§ WORK ITEM
Write out the listing from the line with "right shoulder: (132, 102)" to the line with "left shoulder: (83, 128)", both lines included, exactly and nothing beyond. Leave pictures out.

§ DATA
--*--

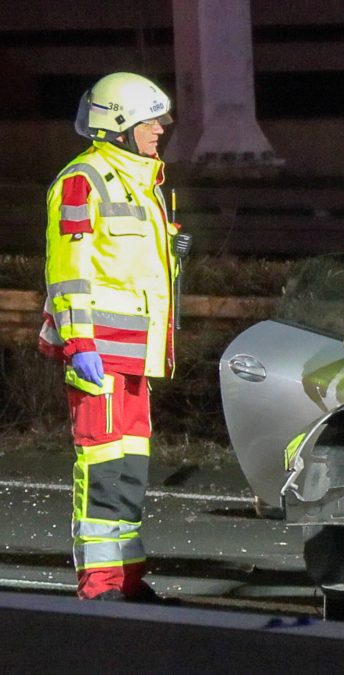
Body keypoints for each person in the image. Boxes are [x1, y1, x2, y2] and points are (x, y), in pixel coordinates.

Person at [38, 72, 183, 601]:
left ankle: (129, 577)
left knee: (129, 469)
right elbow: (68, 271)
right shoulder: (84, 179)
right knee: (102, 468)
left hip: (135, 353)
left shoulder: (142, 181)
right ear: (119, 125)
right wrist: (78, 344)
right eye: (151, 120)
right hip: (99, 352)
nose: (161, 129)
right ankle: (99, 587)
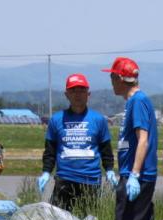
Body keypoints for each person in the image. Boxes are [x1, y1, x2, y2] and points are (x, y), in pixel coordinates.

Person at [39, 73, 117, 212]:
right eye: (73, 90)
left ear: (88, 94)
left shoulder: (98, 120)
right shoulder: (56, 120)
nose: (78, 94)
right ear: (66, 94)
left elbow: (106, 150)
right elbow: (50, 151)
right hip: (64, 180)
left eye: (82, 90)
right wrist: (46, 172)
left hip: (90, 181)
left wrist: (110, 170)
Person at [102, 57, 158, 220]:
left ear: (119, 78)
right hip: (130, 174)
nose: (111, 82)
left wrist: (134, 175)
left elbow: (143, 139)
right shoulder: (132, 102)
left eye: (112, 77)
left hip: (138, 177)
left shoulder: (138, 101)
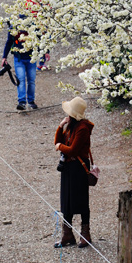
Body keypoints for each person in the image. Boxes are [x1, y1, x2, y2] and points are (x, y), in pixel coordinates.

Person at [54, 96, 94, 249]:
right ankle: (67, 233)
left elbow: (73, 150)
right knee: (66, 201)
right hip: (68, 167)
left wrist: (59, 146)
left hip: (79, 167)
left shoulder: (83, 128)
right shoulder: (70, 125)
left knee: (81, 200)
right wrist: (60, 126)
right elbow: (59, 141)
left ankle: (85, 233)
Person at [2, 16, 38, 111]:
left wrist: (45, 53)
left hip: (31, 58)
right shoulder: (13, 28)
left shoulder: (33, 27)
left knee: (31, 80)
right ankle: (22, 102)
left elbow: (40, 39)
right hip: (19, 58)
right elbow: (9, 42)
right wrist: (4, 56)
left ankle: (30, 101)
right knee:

--*--

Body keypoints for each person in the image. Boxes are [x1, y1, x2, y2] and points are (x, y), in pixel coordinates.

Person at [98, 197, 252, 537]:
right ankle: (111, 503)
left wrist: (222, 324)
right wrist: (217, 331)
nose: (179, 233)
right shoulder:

--*--

§ EXPECTED ANSWER
right shoulder: (132, 102)
left eye: (112, 77)
left hip: (138, 177)
left shoulder: (138, 101)
Body keypoints for each person in the image. Boxes are [x1, y1, x2, y2] and points are (x, y), in pixel coordinates.

Person at [54, 96, 94, 249]:
right ankle: (67, 233)
left elbow: (73, 150)
right knee: (66, 201)
right hip: (68, 167)
left wrist: (59, 146)
left hip: (79, 167)
left shoulder: (83, 128)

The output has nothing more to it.